Rutgers doesn’t have a Big Ten rival yet, with head coach Greg Schiano saying that some of that is due to the newness of the Scarlet Knights in the conference. It also has something to do with the fact that the football program simply hasn’t arrived yet.
Having joined the Big Ten in 2014, it is clear that Rutgers football is still adjusting to life in one of the toughest conferences in the sport. Those struggles are very much part of the reason why there is not yet a true rivalry in the Big Ten for Rutgers.
That could be changing, albeit slowly as the last two weeks of the regular season represent the best chance for Rutgers to develop rivalries within the Big Ten. Penn State, last week’s opponent, and now Maryland, are the two programs that are closest geographically to Rutgers.
And both programs have played each other over the years due to this proximity.
There are even further ties as all three programs recruit the same areas even down to the same high schools.
On Monday, Schiano was asked about a rivalry with Maryland. He told reporters that the program isn’t there yet.

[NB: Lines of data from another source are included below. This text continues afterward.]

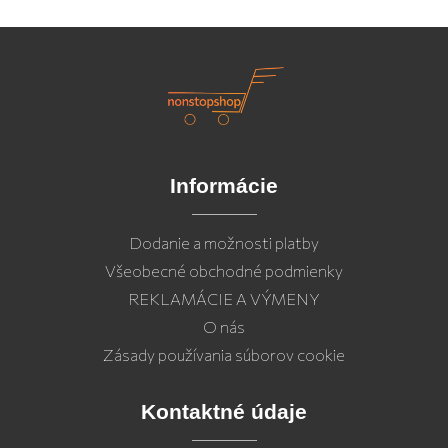
Informácie
Dodanie a možnosti platby
Všeobecné obchodné podmienky
REKLAMÁCIE A VÝMENY
O nás
Zásady používania súborov cookie
Kontaktné údaje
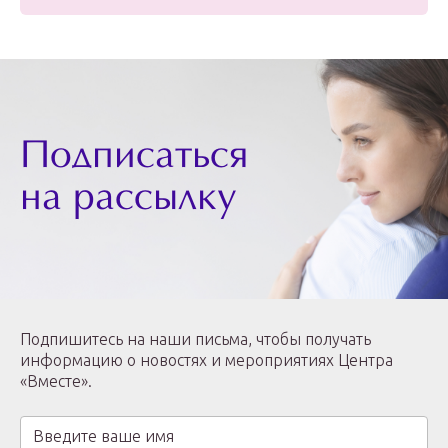
Подписаться
на рассылку
Подпишитесь на наши письма, чтобы получать
информацию о новостях и мероприятиях Центра
«Вместе».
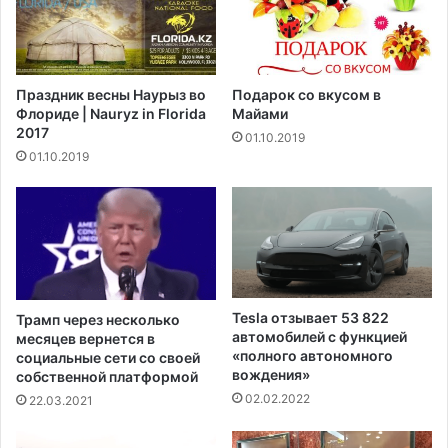
Л
ь
у
з
и
о
з
в
Праздник весны Наурыз во
Подарок со вкусом в
и
а
Флориде | Nauryz in Florida
Майами
а
т
2017
01.10.2019
н
ь
01.10.2019
ы
о
ш
к
т
о
р
н
а
н
ф
ы
у
й
е
в
Tesla отзывает 53 822
Трамп через несколько
т
е
автомобилей с функцией
месяцев вернется в
с
н
«полного автономного
социальные сети со своей
о
вождения»
т
собственной платформой
т
и
02.02.2022
22.03.2021
р
л
у
я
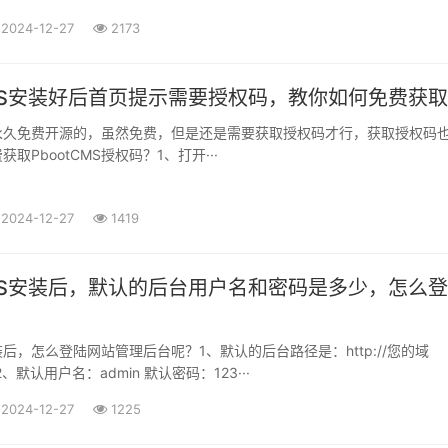
2024-12-27
2173
CMS安装好后首页提示需要授权码，教你如何免费获取
S是永久免费开源的，虽然免费，但是还是需要获取授权码才行，获取授权码
取PbootCMS授权码？1、打开···
2024-12-27
1419
CMS安装后，默认的后台用户名和密码是多少，怎么登
安装后，怎么登陆网站管理后台呢？1、默认的后台路径是：http://您的域
hp2、默认用户名：admin 默认密码：123···
2024-12-27
1225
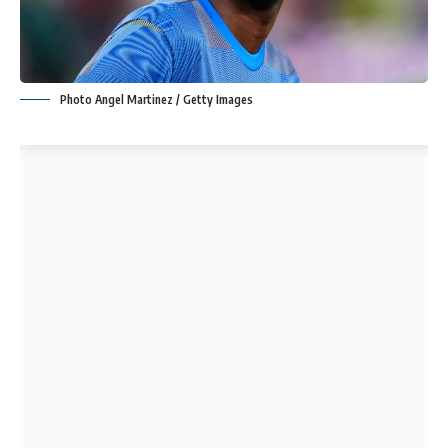
Photo Angel Martinez / Getty Images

“Do I consider them a rival? We haven’t had — we’ve had some good games, you know. We won one; they won one. So I think it could become one,” Schiano said.
“I don’t think we have enough history yet for it to become a rivalry. Again, I always say this; that has to happen organically. There’s got to be recruiting battles. There’s got to be games, you know, back and forth and that kind of happens over time. We just haven’t been in this league long enough and quite honestly two things. We haven’t been in the league long enough and we haven’t been good enough to make that happen. That will happen over time.”
It will take Rutgers some time to catch up to Maryland let alone Penn State. But if Rutgers can become truly competitive against Penn State and continue to represent well against Maryland, then a very interesting dynamic could form in the Northeast.